Le film est plus un conte qu'un film d'horreur et si on le prend comme tel, c'est une réussite. Flanagan parvient à nous emporter dans les angoisses de ce petit garçon. La mise en scène est soignée et l'actrice principale fait beaucoup pour la crédibilité de l'ensemble.
Un film , touchant même si j'ai un peu senti la fin , flippant, très bien distribué... J'aime.bien ce jeune acteur Jacob Tremblay, il maîtrise complètement son rôle de petit garçon fragile et gentil .... Un des meilleurs films que j'ai vu l an dernier , à voir et à revoir
Mike Flanagan commence à se faire un nom dans le cinéma de genre, et ce n'est pas usurpé. Tantôt inquiétant, tantôt poétique, Ne T'Endors Pas offre une approche stylisée de l'horreur, grâce notamment à une interprétation impeccable et à une histoire touchante qui vous attire tel un aimant. Le jeune acteur est vraiment bon et le réalisateur évite les jump scares trop prévisibles, pourtant monnaie courante dans ce genre de films. Un film à voir sans hésiter!

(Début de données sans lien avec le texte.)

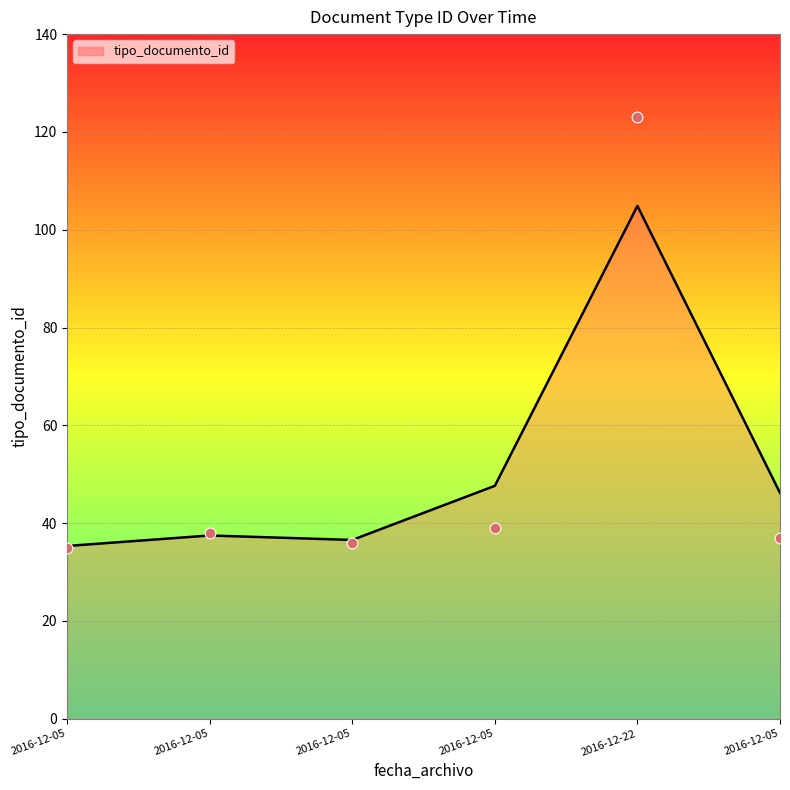

Between 2016-12-05 and 2016-12-05, which is larger?

2016-12-05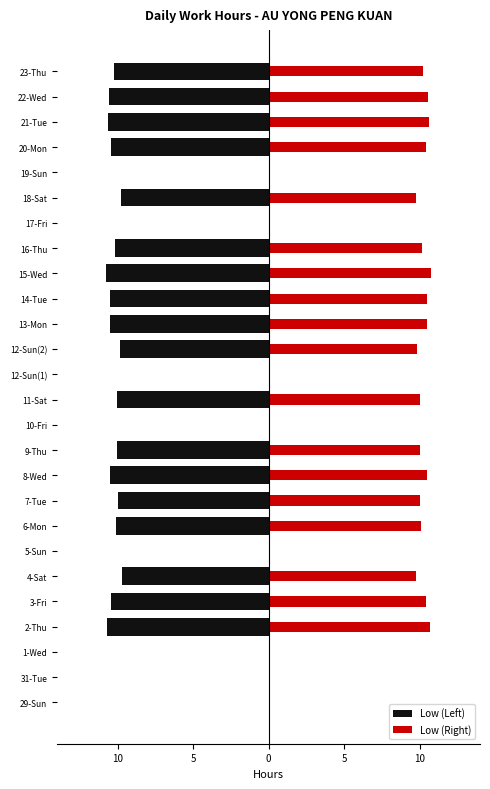

How many values in the Low (Left) series exceed -10?

11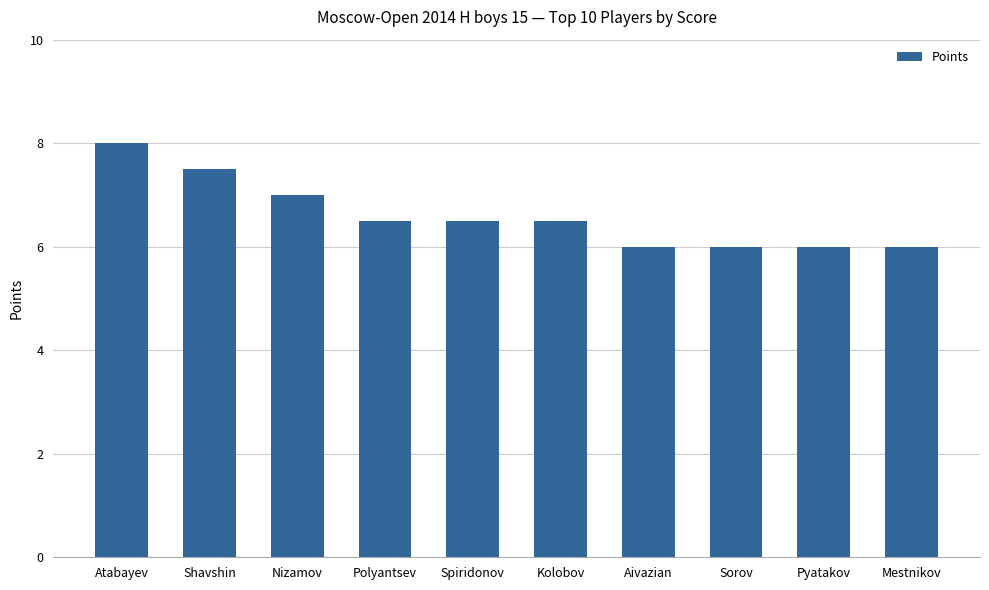

Which label corresponds to the largest value in the chart?

Atabayev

Très ennuyeux, et ça apparemment c'est un film d'horreur ??? Lol j'ai failli m'endormir devant tellement c'était nul on attend toujours l'action dans ce film !
L'histoire est plutôt bonne, mais le film manque cruellement de rythme et en devient presque ennuyeux et prévisible avec des jumps sacre inutile . Dommage il y avait de quoi faire dans ce thriller dramatique.
Film d'horreur très touchant quand à la fin nous découvrons la véritable histoire de cet enfant et que c'est spoiler: sa mère qui est en faite le cancer man car elle est morte du cancerspoiler: rien que ça, le film vaut le détour. Dans l'ensemble, ces film fait bien peur et est très bien réalisé malgrè des petites incohérences scénaristiques. Allongez vous dans vitre canapé et bon film !!
Ce n est pas à proprement parlé un film d horreur mais plutôt fantastique. L histoire est originale et sympathique mais pour être honnête ce n est pas un chef d'œuvre.
Si vous cherchez du réalisme ce film est à fuir. Histoire quasiment incompréhensible, film classé +16 mais même mon petit frère de 8 ans aurait rit devant les scènes plus idiotes les unes que les autres. On ne comprend pas comment, le spoiler: cancerman étant un rêve, ayant disparu à la fin de l’histoire, n’a pas pu rendre les personnes qu’il avait « kidnappé ».